Priscilla from Los Angeles Public Library shared two lesson plans that they’re using to introduce common terms in this month’s news to their ESL patrons:

Lesson Plan 1
Concepts covered: Enough is enough, Politically-motivated, protest vs. demonstration, riot, civil unrest, social unrest, uprising, insurrection, rebellion, photo-op, opportunist, miss/blow/take an opportunity

Lesson Plan 2
Concepts covered: a few bad apples, paint with the same/broad brush, systemic change, defund the police

Here are a few more documents and resources I’ve come across in the last week. These are not adaptable curriculum, but they provide great space for self-learning and explanations of complex topics that may be helpful as you introduce them to patrons and learners:

Community Knowledge Share
Created by online community managers, this extensive Q&A resource collects best practices for connecting communities and maintaining participants’ dignity in difficult conversations. While this document is structured around digital communities, much of the advice is applicable to in-person meetings and may be helpful while considering how to introduce and facilitate these topics.

AIGA Anti-Racism, Equity, and Inclusion Resources Archive
An extensive list of books, articles, professional resources, initiatives, reading lists, and additional resource collections assembled by the American Institute of Graphic Arts (AIGA)'s Design Educators Community (DEC) Steering Committee and Diversity, Equity, and Inclusion (DEI) Task Force.

Dignity and Confronting Racism: How to have necessary, hard conversations
This resource defines Dignity and why it’s important as a framework for navigating conflict while preserving others’ senses of worth and value. It covers how to avoid weaponizing shame to depersonalize conflict and explores skills to have hard conversations, particularly around the following mindsets:

  • “I can’t have a constructive conversation with people I really disagree with because they make me angry, and I’m just immediately emotional. So what’s the point?”
  • “I avoid having these conversations altogether with people I love because I’m afraid of alienating them, losing relationships, and causing harm.”
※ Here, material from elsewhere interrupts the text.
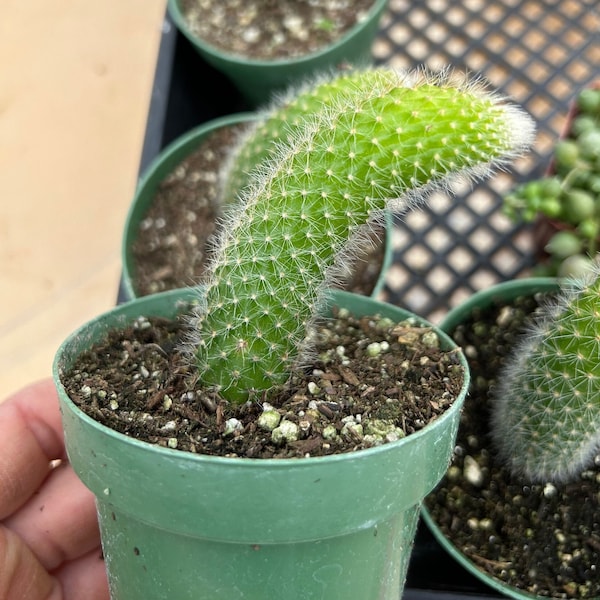
Image resolution: width=600 pixels, height=600 pixels. Identify the location of plant. (291, 124).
Hats off to Ulonda and her colleagues at Charlotte Mecklenburg Library in North Carolina for creating and sharing these excellent facilitator guides for two anti-racism learning circles they’ve developed in the last two months:

The 1619 Project

Learning Material & P2PU Course Library Link
Facilitator Guide (.docx)

21 Day Racial Equity and Social Justice Challenge

Learning Material & P2PU Course Library Link
Facilitator Guide (.docx)

Additionally, this is a wonderful primer for anyone interested in facilitating conversations in these topics:

How To Talk About Race

A 1hr webinar and series of resources (including facilitator guides and tips and a reading list) on facilitating productive conversations around race. (Find it under the 2019 list.)